##### DATA IN THIS EXERCISE

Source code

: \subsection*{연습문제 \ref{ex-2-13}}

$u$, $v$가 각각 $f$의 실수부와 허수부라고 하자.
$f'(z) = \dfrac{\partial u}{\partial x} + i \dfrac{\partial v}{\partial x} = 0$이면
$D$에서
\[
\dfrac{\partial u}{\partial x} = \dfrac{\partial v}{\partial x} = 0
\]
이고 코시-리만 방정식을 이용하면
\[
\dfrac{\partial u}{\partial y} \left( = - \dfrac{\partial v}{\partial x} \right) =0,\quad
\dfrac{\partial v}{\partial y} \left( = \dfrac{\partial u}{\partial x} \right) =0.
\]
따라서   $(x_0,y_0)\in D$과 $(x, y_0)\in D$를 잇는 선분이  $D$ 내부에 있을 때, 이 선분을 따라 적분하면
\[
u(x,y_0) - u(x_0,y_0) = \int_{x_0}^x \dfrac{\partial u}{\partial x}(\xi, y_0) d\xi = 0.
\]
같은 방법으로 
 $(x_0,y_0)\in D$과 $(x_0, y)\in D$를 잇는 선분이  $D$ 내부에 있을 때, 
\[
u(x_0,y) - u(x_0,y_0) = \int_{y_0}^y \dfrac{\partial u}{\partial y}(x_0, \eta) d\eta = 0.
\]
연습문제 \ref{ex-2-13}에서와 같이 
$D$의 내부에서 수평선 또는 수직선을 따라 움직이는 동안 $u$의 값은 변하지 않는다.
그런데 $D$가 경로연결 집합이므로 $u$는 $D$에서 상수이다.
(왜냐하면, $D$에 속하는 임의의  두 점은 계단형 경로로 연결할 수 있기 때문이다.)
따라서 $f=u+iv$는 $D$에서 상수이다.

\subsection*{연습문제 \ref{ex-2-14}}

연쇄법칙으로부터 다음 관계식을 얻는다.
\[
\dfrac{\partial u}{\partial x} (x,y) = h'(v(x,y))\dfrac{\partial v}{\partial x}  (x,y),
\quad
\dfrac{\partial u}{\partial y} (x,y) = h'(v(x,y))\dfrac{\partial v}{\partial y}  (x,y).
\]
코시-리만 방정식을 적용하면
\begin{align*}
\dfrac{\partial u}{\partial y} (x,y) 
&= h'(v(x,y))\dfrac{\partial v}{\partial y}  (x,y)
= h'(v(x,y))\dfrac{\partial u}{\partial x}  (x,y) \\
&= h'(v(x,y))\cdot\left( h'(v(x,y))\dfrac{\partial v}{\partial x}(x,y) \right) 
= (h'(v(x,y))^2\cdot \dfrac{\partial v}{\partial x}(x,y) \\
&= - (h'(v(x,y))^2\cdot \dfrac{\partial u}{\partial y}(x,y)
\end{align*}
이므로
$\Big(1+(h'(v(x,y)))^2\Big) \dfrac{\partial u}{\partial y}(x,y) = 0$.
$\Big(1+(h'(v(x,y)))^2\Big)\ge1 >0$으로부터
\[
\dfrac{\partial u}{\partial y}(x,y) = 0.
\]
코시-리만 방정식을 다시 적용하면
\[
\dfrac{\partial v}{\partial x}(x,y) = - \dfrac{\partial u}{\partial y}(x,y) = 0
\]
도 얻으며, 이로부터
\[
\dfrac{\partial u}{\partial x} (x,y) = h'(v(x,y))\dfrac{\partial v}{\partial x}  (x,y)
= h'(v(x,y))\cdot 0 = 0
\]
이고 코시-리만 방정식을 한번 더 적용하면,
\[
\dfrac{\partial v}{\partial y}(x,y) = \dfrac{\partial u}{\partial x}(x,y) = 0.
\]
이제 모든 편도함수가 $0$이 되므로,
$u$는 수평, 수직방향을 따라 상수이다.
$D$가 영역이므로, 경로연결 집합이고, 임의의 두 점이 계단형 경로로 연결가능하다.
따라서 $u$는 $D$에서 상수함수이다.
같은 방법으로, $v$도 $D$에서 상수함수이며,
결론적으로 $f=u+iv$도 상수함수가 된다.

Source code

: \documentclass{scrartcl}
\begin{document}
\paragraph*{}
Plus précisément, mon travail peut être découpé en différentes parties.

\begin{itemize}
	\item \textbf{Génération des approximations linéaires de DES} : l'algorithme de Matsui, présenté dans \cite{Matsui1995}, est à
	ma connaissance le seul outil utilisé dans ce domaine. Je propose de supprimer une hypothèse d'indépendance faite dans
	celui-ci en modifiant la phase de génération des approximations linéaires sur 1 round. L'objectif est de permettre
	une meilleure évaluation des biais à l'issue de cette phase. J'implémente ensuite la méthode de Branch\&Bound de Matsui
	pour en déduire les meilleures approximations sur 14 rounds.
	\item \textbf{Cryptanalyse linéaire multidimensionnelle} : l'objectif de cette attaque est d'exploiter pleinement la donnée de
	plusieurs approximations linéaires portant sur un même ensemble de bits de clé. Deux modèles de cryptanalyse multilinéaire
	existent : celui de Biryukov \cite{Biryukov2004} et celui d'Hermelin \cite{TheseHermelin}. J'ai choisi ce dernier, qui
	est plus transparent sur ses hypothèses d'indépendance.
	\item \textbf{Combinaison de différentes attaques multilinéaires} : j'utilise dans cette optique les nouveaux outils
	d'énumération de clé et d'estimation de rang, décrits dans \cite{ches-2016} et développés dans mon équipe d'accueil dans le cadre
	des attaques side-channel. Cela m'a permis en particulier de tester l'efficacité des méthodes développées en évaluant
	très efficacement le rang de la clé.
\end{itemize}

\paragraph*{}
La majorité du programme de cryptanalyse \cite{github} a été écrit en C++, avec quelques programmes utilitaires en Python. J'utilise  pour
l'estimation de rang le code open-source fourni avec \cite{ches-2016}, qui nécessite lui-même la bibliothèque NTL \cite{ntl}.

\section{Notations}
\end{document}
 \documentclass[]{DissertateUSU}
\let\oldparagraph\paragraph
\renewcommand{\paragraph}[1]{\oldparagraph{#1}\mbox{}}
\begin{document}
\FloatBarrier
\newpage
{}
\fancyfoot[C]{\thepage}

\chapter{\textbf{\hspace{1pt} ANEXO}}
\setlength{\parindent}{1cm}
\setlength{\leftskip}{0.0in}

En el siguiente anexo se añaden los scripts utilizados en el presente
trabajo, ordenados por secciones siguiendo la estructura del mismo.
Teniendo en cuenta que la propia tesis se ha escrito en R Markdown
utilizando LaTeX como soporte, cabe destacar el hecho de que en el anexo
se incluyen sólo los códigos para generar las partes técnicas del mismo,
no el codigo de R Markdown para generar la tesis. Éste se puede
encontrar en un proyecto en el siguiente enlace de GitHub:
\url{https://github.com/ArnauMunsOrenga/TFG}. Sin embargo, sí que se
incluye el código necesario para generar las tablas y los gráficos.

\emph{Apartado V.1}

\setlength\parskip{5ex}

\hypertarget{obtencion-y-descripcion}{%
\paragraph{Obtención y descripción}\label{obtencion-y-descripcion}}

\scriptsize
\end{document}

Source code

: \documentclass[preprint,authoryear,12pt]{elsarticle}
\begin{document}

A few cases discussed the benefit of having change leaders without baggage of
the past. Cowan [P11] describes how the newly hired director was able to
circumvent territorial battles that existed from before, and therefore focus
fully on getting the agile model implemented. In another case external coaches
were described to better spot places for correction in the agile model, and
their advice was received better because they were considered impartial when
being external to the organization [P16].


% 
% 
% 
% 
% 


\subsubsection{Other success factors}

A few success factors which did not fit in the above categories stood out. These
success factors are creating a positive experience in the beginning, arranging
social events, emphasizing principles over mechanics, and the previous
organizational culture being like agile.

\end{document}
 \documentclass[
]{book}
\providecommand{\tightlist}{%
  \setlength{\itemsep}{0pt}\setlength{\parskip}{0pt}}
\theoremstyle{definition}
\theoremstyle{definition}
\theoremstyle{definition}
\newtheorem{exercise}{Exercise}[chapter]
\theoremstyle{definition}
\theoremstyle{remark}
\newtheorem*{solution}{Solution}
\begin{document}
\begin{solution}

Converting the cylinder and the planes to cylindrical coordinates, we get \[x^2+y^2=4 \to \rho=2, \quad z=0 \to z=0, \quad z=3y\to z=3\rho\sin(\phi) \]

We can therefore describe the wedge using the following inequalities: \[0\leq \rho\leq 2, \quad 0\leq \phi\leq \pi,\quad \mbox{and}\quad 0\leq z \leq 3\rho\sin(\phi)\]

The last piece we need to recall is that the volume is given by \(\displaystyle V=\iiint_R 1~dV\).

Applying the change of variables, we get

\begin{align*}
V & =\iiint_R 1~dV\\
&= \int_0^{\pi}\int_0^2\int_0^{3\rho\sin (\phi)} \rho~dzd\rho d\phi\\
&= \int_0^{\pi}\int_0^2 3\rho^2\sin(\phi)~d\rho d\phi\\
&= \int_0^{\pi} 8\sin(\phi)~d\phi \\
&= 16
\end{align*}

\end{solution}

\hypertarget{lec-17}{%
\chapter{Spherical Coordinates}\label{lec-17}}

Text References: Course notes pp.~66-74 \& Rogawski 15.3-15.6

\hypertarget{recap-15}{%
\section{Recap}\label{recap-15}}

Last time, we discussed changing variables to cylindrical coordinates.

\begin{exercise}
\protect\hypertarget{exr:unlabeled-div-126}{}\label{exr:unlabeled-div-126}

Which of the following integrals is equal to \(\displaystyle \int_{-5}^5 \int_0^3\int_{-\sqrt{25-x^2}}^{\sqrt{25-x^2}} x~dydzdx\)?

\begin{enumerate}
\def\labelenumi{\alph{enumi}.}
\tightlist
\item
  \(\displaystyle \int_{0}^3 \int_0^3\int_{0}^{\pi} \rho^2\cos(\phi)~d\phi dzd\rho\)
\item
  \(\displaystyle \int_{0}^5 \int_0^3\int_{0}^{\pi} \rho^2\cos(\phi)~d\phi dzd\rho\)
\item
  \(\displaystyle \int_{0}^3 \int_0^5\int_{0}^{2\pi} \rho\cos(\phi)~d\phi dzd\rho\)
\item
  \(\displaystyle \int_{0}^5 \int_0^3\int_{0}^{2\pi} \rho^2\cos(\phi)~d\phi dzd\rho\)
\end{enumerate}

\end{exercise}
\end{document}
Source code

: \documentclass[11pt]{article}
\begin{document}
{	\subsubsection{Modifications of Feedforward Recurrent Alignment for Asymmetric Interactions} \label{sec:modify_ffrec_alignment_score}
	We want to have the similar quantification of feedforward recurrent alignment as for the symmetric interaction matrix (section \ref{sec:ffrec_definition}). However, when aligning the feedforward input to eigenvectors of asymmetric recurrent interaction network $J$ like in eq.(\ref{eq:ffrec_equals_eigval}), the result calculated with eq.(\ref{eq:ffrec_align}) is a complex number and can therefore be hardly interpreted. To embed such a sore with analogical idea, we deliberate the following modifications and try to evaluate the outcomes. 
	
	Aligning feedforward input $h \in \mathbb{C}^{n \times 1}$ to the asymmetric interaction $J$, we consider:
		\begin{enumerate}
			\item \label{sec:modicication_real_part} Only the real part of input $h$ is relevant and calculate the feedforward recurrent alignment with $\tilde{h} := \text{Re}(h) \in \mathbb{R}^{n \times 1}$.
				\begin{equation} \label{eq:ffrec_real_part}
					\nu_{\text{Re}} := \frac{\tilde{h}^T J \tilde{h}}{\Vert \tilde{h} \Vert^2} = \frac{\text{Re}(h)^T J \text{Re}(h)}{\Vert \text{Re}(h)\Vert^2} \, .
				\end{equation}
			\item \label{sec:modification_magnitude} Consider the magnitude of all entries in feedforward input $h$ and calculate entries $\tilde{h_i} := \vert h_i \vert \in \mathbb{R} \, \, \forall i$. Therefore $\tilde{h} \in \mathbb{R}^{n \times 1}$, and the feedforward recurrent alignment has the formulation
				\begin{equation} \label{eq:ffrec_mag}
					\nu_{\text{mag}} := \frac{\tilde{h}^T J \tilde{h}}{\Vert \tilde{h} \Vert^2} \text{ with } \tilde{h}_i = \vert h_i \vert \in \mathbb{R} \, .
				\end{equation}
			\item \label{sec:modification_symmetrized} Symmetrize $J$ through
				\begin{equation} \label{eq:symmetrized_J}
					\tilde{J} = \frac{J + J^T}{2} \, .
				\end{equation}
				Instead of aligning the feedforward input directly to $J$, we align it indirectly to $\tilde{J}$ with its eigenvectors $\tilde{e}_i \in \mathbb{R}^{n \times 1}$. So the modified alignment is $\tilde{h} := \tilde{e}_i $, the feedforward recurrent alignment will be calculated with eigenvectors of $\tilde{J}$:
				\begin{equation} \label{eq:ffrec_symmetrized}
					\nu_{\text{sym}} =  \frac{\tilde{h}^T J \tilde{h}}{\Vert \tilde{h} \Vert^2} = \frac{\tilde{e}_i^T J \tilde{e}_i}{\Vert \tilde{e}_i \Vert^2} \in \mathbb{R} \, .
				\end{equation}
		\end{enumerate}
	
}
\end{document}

##########

* [WORK TO COMPLETE] A single figure is required: the number of lines in the entries above that include the word "were".

* [TASK ANSWER] 2